Head of Marketing PR & Government Relation BYD Indonesia, Luther Panjaitan, mengatakan awal tahun menjadi momentum penting bagi perusahaan untuk membaca arah pasar. Penjualan wholesales BYD pada Januari tercatat sekitar 5.200 unit dan mengalami peningkatan dibanding periode yang sama tahun lalu.
Ia menilai pertumbuhan tersebut menjadi sinyal positif, tidak hanya bagi BYD tetapi juga untuk industri kendaraan listrik secara keseluruhan. Bahkan, secara total pasar EV disebut meningkat hampir tiga kali lipat dibanding Januari tahun sebelumnya.

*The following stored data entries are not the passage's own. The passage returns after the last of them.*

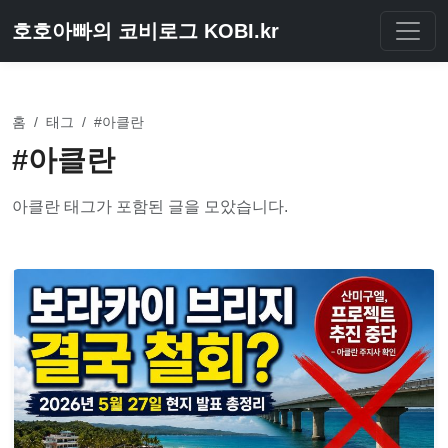
호호아빠의 코비로그 KOBI.kr
홈
/
태그
/
#아클란
#아클란
아클란 태그가 포함된 글을 모았습니다.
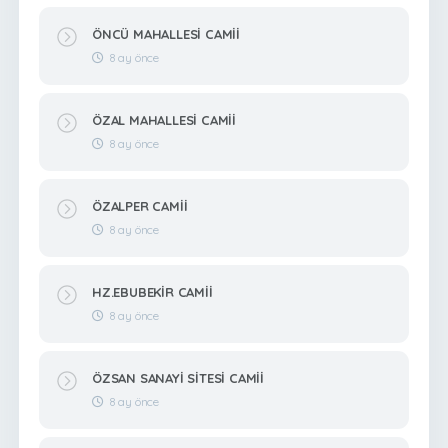
ÖNCÜ MAHALLESİ CAMİİ
8 ay önce
ÖZAL MAHALLESİ CAMİİ
8 ay önce
ÖZALPER CAMİİ
8 ay önce
HZ.EBUBEKİR CAMİİ
8 ay önce
ÖZSAN SANAYİ SİTESİ CAMİİ
8 ay önce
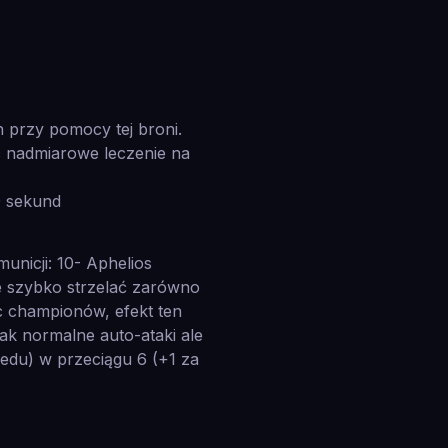
 przy pomocy tej broni.
 nadmiarowe leczenie na
0 sekund
unicji: 10- Aphelios
e szybko strzelać zarówno
ąc championów, efekt ten
ak normalne auto-ataki ale
du) w przeciągu 6 (+1 za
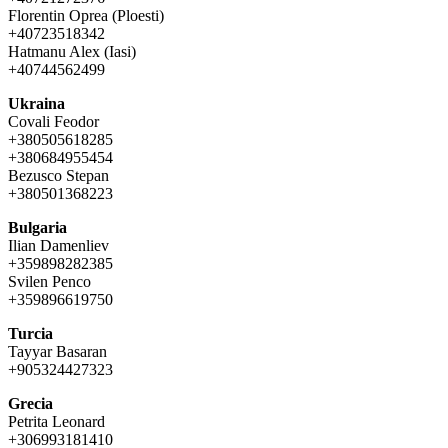
Florentin Oprea (Ploesti)
+40723518342
Hatmanu Alex (Iasi)
+40744562499
Ukraina
Covali Feodor
+380505618285
+380684955454
Bezusco Stepan
+380501368223
Bulgaria
Ilian Damenliev
+359898282385
Svilen Penco
+359896619750
Turcia
Tayyar Basaran
+905324427323
Grecia
Petrita Leonard
+306993181410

“Awareness terhadap EV jadi signifikan dari tahun ke tahun. Sekitar 60 persen dari total EV yang terjual di Januari merupakan kontribusi BYD, ini sinyal yang positif,” ujarnya, dikutip VIVA Otomotif Selasa 10 Februari 2026. Kondisi ini membuat perusahaan semakin percaya diri untuk membawa inovasi teknologi global ke pasar domestik.
Salah satu strategi yang dilakukan adalah dengan memperkenalkan teknologi lebih dulu ke publik sebelum benar-benar dipasarkan. Hal ini menjadi cara BYD untuk mengukur minat konsumen terhadap produk baru, termasuk model dengan teknologi tinggi.
Head of Product PT BYD Motor Indonesia, Bobby Bharata, menjelaskan bahwa BYD memiliki beberapa platform kendaraan listrik yang digunakan untuk berbagai segmen. Platform E platform 3.0 saat ini sudah digunakan pada model yang dipasarkan massal di Indonesia.
Sementara itu, ada juga platform E3 yang digunakan pada kendaraan kelas premium seperti Denza Z9 GT. Platform ini dirancang khusus untuk mobil listrik dengan performa lebih tinggi dan fitur yang lebih canggih.
Menurut Bobby, E3 memiliki tiga motor independen yang menghasilkan tenaga hingga sekitar 710 kW dan torsi 1.150 Nm. Selain itu, teknologi rear-wheel steering dan vehicle motion control membuat kendaraan lebih stabil dan lincah saat bermanuver.
Platform ini juga sudah dilengkapi struktur Cell-to-Body atau CTB yang menyatukan baterai dengan bodi kendaraan. Hasilnya, tingkat kekakuan rangka meningkat dan perlindungan terhadap benturan juga lebih baik.